#VOA: Mit der Wiedereröffnung der französischen Museen ist eine Ausstellung über Überzeugungen in Afrika zurück. #VOANews


PARIS – Das Coronavirus hat die Kunstszene der Welt verändert und Großveranstaltungen wie Africa2020 in Frankreich verzögert, um afrikanische Kunst, Wissenschaft und Technologie zu präsentieren. Aber als die französischen Museen diese Woche wiedereröffnet werden, ist eine Ausstellung wieder auf dem richtigen Weg. Nach wochenlangem Stillstand kehrt das kiesige und ethnisch vielfältige Viertel Goute d’Or im Norden von Paris zu seinem geschäftigen Selbst zurück. Dies gilt auch für das Institut des Cultures d’Islam.
Die Ausstellung des Instituts, „Croyances“ oder „Beliefs“, wurde nur wenige Tage nach der Eröffnung geschlossen, als Frankreich in den Lockdown ging. Jetzt wird es für eine kleine Anzahl von täglichen Besuchern wieder geöffnet. Es ist das erste einer Reihe afrikanischer Kulturveranstaltungen, die das Institut in diesem Jahr veranstaltet.

Photographs of Muslim school girls who had been abducted in 2013 by Boko Haram in Nigeria. Artist Rahima Gambo snapped them as part of an artistic project on resilience. (Lisa Bryant/VOA)“It’s a way to show how artists can speak about their spirituality, what they can invest through objects, gods. It can even be flowers or the internet, as we show in the exhibition,” says Jeanne Mercier, the curator of the exhibit, which features the works of 16 photographers and video artists. Some are African or of African origin. Others have spent years working on the continent.  "It’s really a mix of artists who are traveling, like ideas … and who are always renewing … the iconography of what we think about Africa,”  she added.

Die Ausstellung untersucht die Macht von Religion, Aberglauben und Mythen in ganz Afrika aus einem Regenbogen von Perspektiven – von Kulten und Hexerei über religiöse Pilgerfahrten und Zeremonien bis hin zu unserer wohl neuesten Religion: dem Internet. Die Arbeiten regen zum Nachdenken an, wie eine Fotoserie eines afrikanischen Papstes.

Egyptian photographer Nabil Boutros and his portrayal of sheeps' many faces. (Lisa Bryant/VOA)And sometimes humorous, like portraits of myriad sheep. Photographer Nabil Boutros wanted to bring a lighter touch to his exploration of religions and man’s interaction with his environment. 

„Die drei… monotheistischen Religionen sagen, dass Gott dir das gegeben hat, du hast die Verfügung über all das. Du kannst machen was immer du willst. Was bei vielen anderen Religionen nicht der Fall ist – sie betrachten den Menschen als Teil des Universums “, sagte Boutros.

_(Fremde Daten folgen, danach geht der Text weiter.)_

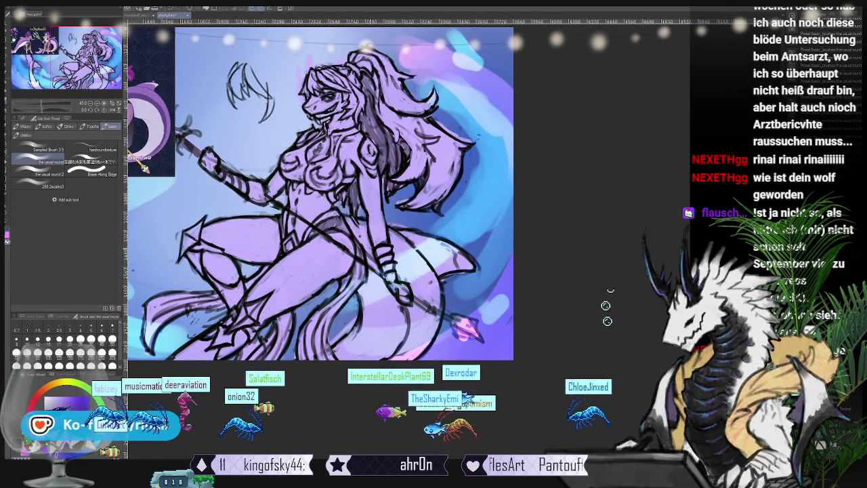
left_click_drag(365, 263, 467, 271)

Btihal Remli traveled across Morocco to explore ongoing beliefs in supernatural creatures called djinn. (Lisa Bryant/VOA)Btihal Remli traveled across her parents’ native Morocco for her so-called "Djinni Diaries." They look at djinn — supernatural creatures capable of both good and bad — which originated in pagan beliefs.  

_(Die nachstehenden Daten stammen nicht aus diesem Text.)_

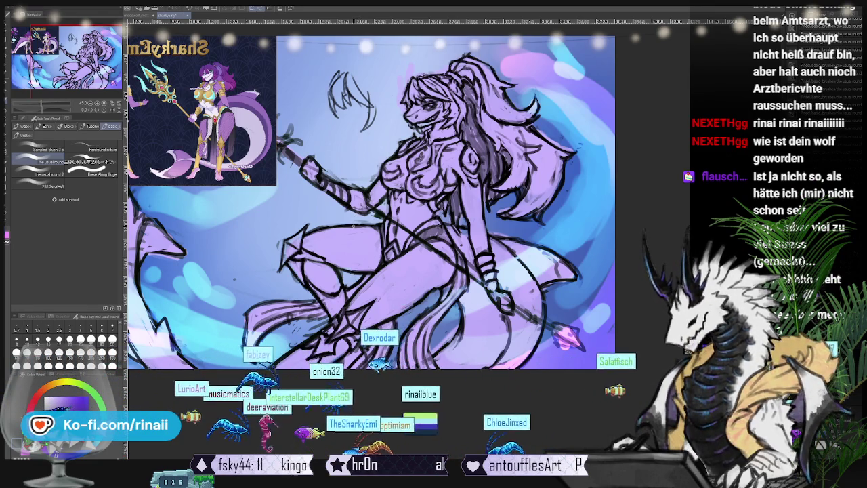
scroll(372, 203, "up", 1)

„Es ist verboten, Magie zu praktizieren, aber der Glaube an Dschinn ist eher etwas als Magie. Es ist etwas, das im Koran erwähnt wird, also muss man daran glauben. … Wenn Sie die Existenz von Dschinn leugnen, würden Sie den Islam selbst leugnen “, sagte Remli.

French photographer Eric Guglielmi next to his work on a religious festival in Senegal's holy city of Touba. (Lisa Bryant/VOA)French photographer Eric Guglielmi spent years working in Africa. His work here features the annual celebrations of a revered Sufi figure, Ahmadou Bamba, in Senegal’s holy city of Touba.   

Guglielmi sagt, die Menschen seien offen dafür, in Afrika fotografiert zu werden. Die größere Herausforderung in Touba bestand darin, zu erklären, was ein weißer atheistischer Ausländer tat, um Fotos von solch einem heiligen Ereignis zu machen. Das löste unweigerlich Diskussionen aus – manchmal lange. Aber Guglielmi sagt, er sei immer mit Toleranz behandelt worden.

Während der Sperrung bot das Islamische Institut virtuelle Führungen an. Nach der physischen Wiedereröffnung werden „Beliefs“ über das offizielle Enddatum im Juli hinausgehen.